Meine andere große Leidenschaft ist neben der Rockmusik (allen voran Bruce Springsteen) der Fußball. Er begleitet mich, seit ich krabbeln konnte. Doch es ist nicht der große Verein meiner Heimatstadt Dortmund, den ich verehre. Nein, ich bin kein Fan von Borussia, sondern von klein auf Anhänger des HSV.

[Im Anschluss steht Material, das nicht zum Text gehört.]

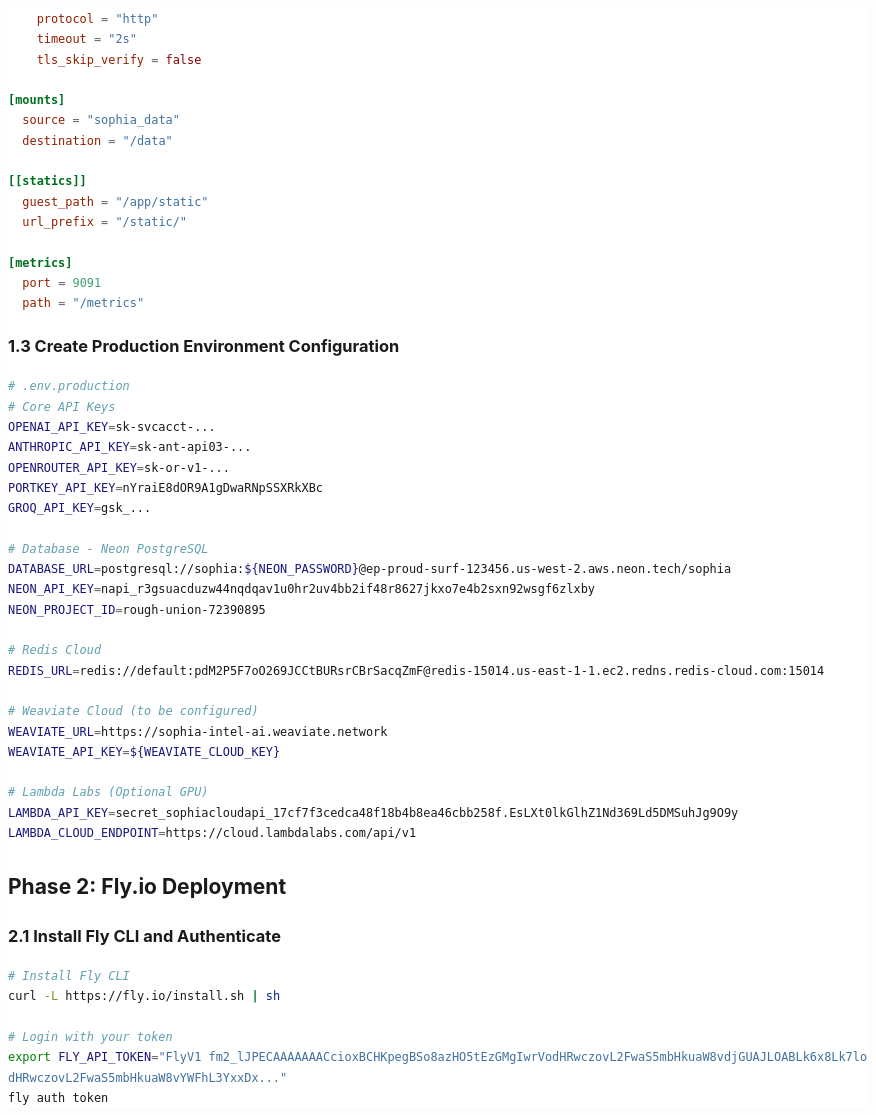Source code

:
 ```toml
    protocol = "http"
    timeout = "2s"
    tls_skip_verify = false

[mounts]
  source = "sophia_data"
  destination = "/data"

[[statics]]
  guest_path = "/app/static"
  url_prefix = "/static/"

[metrics]
  port = 9091
  path = "/metrics"
```

### 1.3 Create Production Environment Configuration
```bash
# .env.production
# Core API Keys
OPENAI_API_KEY=sk-svcacct-...
ANTHROPIC_API_KEY=sk-ant-api03-...
OPENROUTER_API_KEY=sk-or-v1-...
PORTKEY_API_KEY=nYraiE8dOR9A1gDwaRNpSSXRkXBc
GROQ_API_KEY=gsk_...

# Database - Neon PostgreSQL
DATABASE_URL=postgresql://sophia:${NEON_PASSWORD}@ep-proud-surf-123456.us-west-2.aws.neon.tech/sophia
NEON_API_KEY=napi_r3gsuacduzw44nqdqav1u0hr2uv4bb2if48r8627jkxo7e4b2sxn92wsgf6zlxby
NEON_PROJECT_ID=rough-union-72390895

# Redis Cloud
REDIS_URL=redis://default:pdM2P5F7oO269JCCtBURsrCBrSacqZmF@redis-15014.us-east-1-1.ec2.redns.redis-cloud.com:15014

# Weaviate Cloud (to be configured)
WEAVIATE_URL=https://sophia-intel-ai.weaviate.network
WEAVIATE_API_KEY=${WEAVIATE_CLOUD_KEY}

# Lambda Labs (Optional GPU)
LAMBDA_API_KEY=secret_sophiacloudapi_17cf7f3cedca48f18b4b8ea46cbb258f.EsLXt0lkGlhZ1Nd369Ld5DMSuhJg9O9y
LAMBDA_CLOUD_ENDPOINT=https://cloud.lambdalabs.com/api/v1
```

## Phase 2: Fly.io Deployment

### 2.1 Install Fly CLI and Authenticate
```bash
# Install Fly CLI
curl -L https://fly.io/install.sh | sh

# Login with your token
export FLY_API_TOKEN="FlyV1 fm2_lJPECAAAAAAACcioxBCHKpegBSo8azHO5tEzGMgIwrVodHRwczovL2FwaS5mbHkuaW8vdjGUAJLOABLk6x8Lk7lodHRwczovL2FwaS5mbHkuaW8vYWFhL3YxxDx..."
fly auth token
```
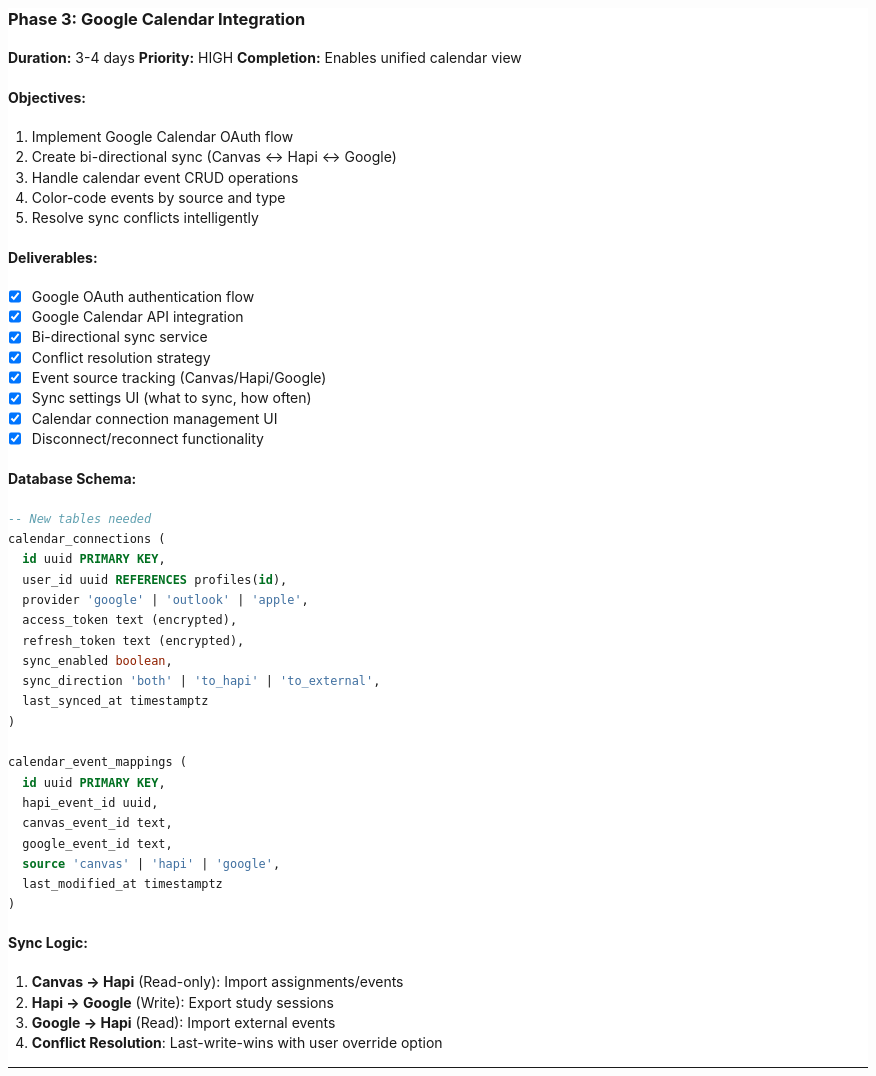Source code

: 
### **Phase 3: Google Calendar Integration**
**Duration:** 3-4 days
**Priority:** HIGH
**Completion:** Enables unified calendar view

#### Objectives:
1. Implement Google Calendar OAuth flow
2. Create bi-directional sync (Canvas ↔ Hapi ↔ Google)
3. Handle calendar event CRUD operations
4. Color-code events by source and type
5. Resolve sync conflicts intelligently

#### Deliverables:
- [x] Google OAuth authentication flow
- [x] Google Calendar API integration
- [x] Bi-directional sync service
- [x] Conflict resolution strategy
- [x] Event source tracking (Canvas/Hapi/Google)
- [x] Sync settings UI (what to sync, how often)
- [x] Calendar connection management UI
- [x] Disconnect/reconnect functionality

#### Database Schema:
```sql
-- New tables needed
calendar_connections (
  id uuid PRIMARY KEY,
  user_id uuid REFERENCES profiles(id),
  provider 'google' | 'outlook' | 'apple',
  access_token text (encrypted),
  refresh_token text (encrypted),
  sync_enabled boolean,
  sync_direction 'both' | 'to_hapi' | 'to_external',
  last_synced_at timestamptz
)

calendar_event_mappings (
  id uuid PRIMARY KEY,
  hapi_event_id uuid,
  canvas_event_id text,
  google_event_id text,
  source 'canvas' | 'hapi' | 'google',
  last_modified_at timestamptz
)
```

#### Sync Logic:
1. **Canvas → Hapi** (Read-only): Import assignments/events
2. **Hapi → Google** (Write): Export study sessions
3. **Google → Hapi** (Read): Import external events
4. **Conflict Resolution**: Last-write-wins with user override option

---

Das war immer meine große Liebe. Ich glaube, das kommt durch unsere Beziehung zum Norden, die Großeltern sind immer gern nach Dänemark in den Urlaub gefahren. Die nördlichste große deutsche Mannschaft war eben der HSV, so erkläre ich mir das. Mein Vater wollte mir ursprünglich den 1. FC Köln näherbringen, aber nicht mit mir. Da hatte ich schon ein Trikot des großen HSV-Stars Kevin Keegan, Rückennummer 7.
Seit über 20 Jahren bin ich HSV-Mitglied, auch nach dem Abstieg in die 2. Liga. Und wenn es nur irgendwie geht, besuche ich die Spiele des HSV im Stadion, auswärts wie zu Hause. Privat kicke ich auch noch, mit Freunden und Kollegen bei den Alten Herren. Position Mittelfeld. Da muss ich nach vorn und nach hinten ackern – mache ich auch gern.
Dass der Fußball nun seit Jahren einen Großteil meines beruflichen Lebens als Polizist bestimmt, ist für mich eine eher bittere Erfahrung. Es schmerzt wie eine große Liebe, die von anderen und von außen sabotiert und zerstört wird.